La présence du virus rabique ne peut être confirmée qu’à un stade avancé de la maladie, lorsque l’animal atteint présente des signes cliniques de l’infection, ou lors d’un examen post mortem. Il n’existe à ce jour aucune preuve expérimentale ou clinique d’un état de « porteur » (infection subclinique) chez les mammifères terrestres [en savoir plus ici].

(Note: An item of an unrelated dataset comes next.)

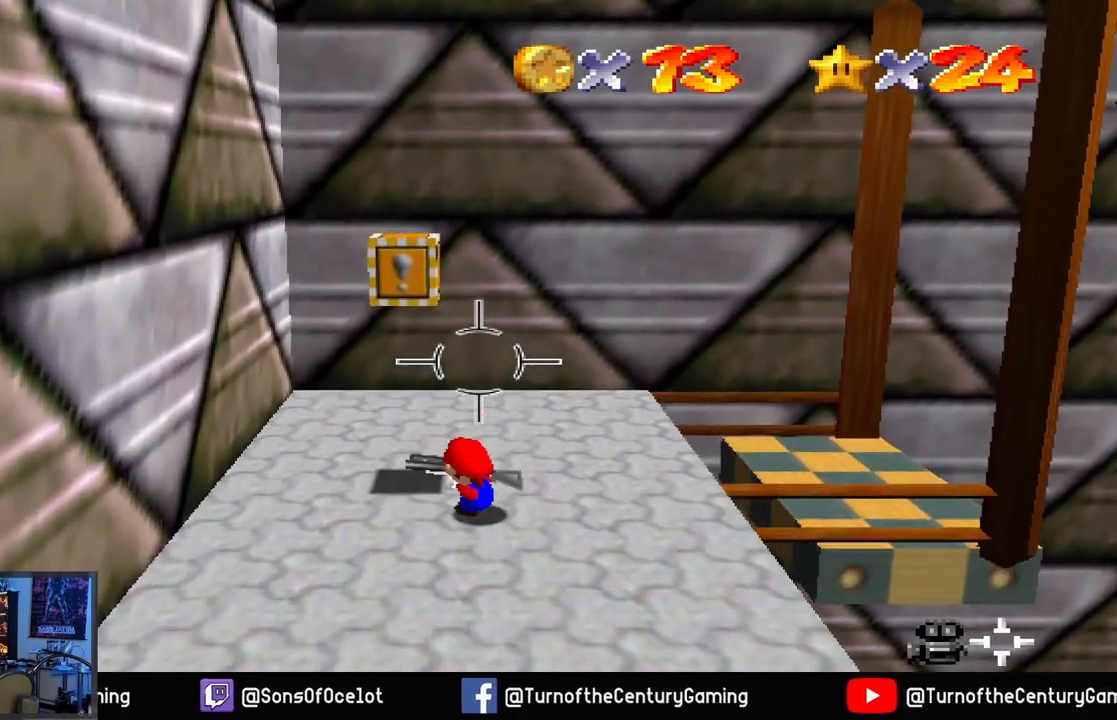
{"buttons": [], "left_stick": "up-right", "right_stick": "center", "events": [[133, "left_stick", "up"], [284, "left_stick", "up-right"]]}
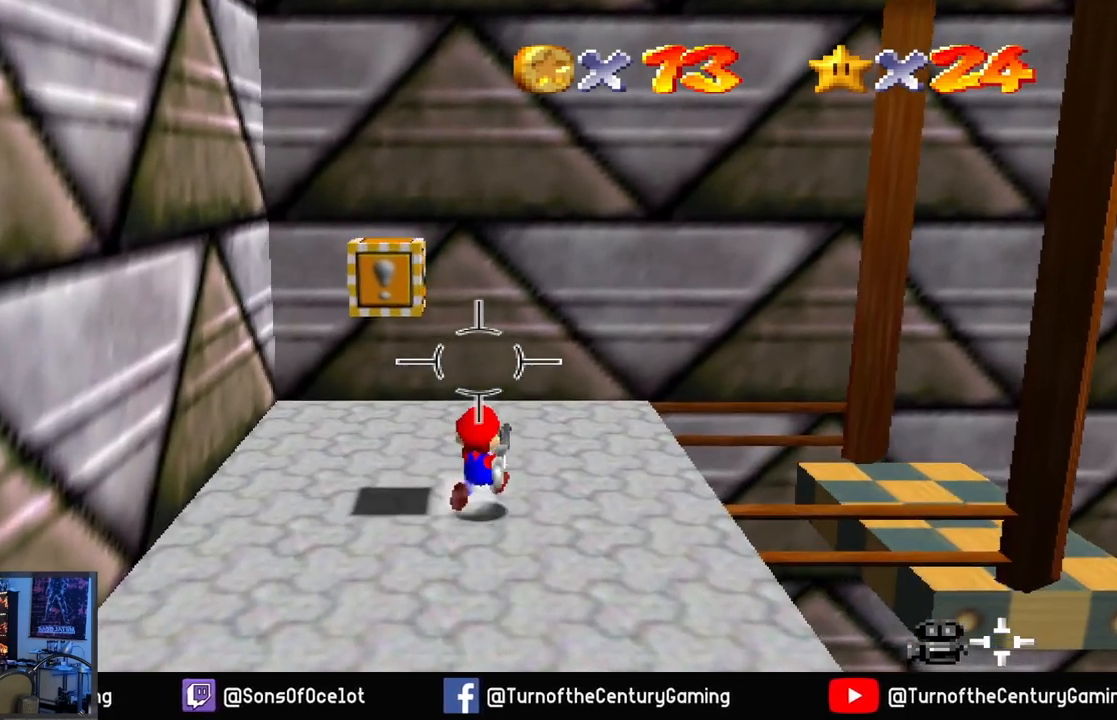
{"buttons": [], "left_stick": "up", "right_stick": "center", "events": [[183, "left_stick", "center"], [433, "left_stick", "up"]]}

L’expérience a prouvé que les chances de déceler le virus rabique chez un animal présentant un comportement normal et apparemment en bonne santé, ou lors d’examens systématiques d’animaux sauvages chassés, sont extrêmement faibles. De fait, le ratio efforts / nombre de cas détectés est nettement plus élevé chez les animaux indicateurs (jusqu’à dix fois supérieur pour les renards d’Europe, et plus encore, aux Etats-Unis, pour les ratons laveurs) [en savoir plus ici]. En outre, à supposer que le virus de la rage soit détecté chez des animaux supposés en bonne santé ou chez des animaux sauvages chassés, on ne peut exclure la possibilité que les personnes les ayant chassés ou euthanasiés aient reconnu ou soupçonné certains symptômes de la maladie.

Enfin, des « cas rares de rage animale » sont généralement observés dans les régions où la rage est fortement endémique et où la présence du virus a déjà été confirmée chez certains animaux indicateurs. Les seuls examens pratiqués sur un échantillon d’animaux ne présentant pas de symptômes de la maladie n’apportent en conséquence aucune information utile dans le cadre de la surveillance de la rage dont ils risquent au contraire de fausser les résultats.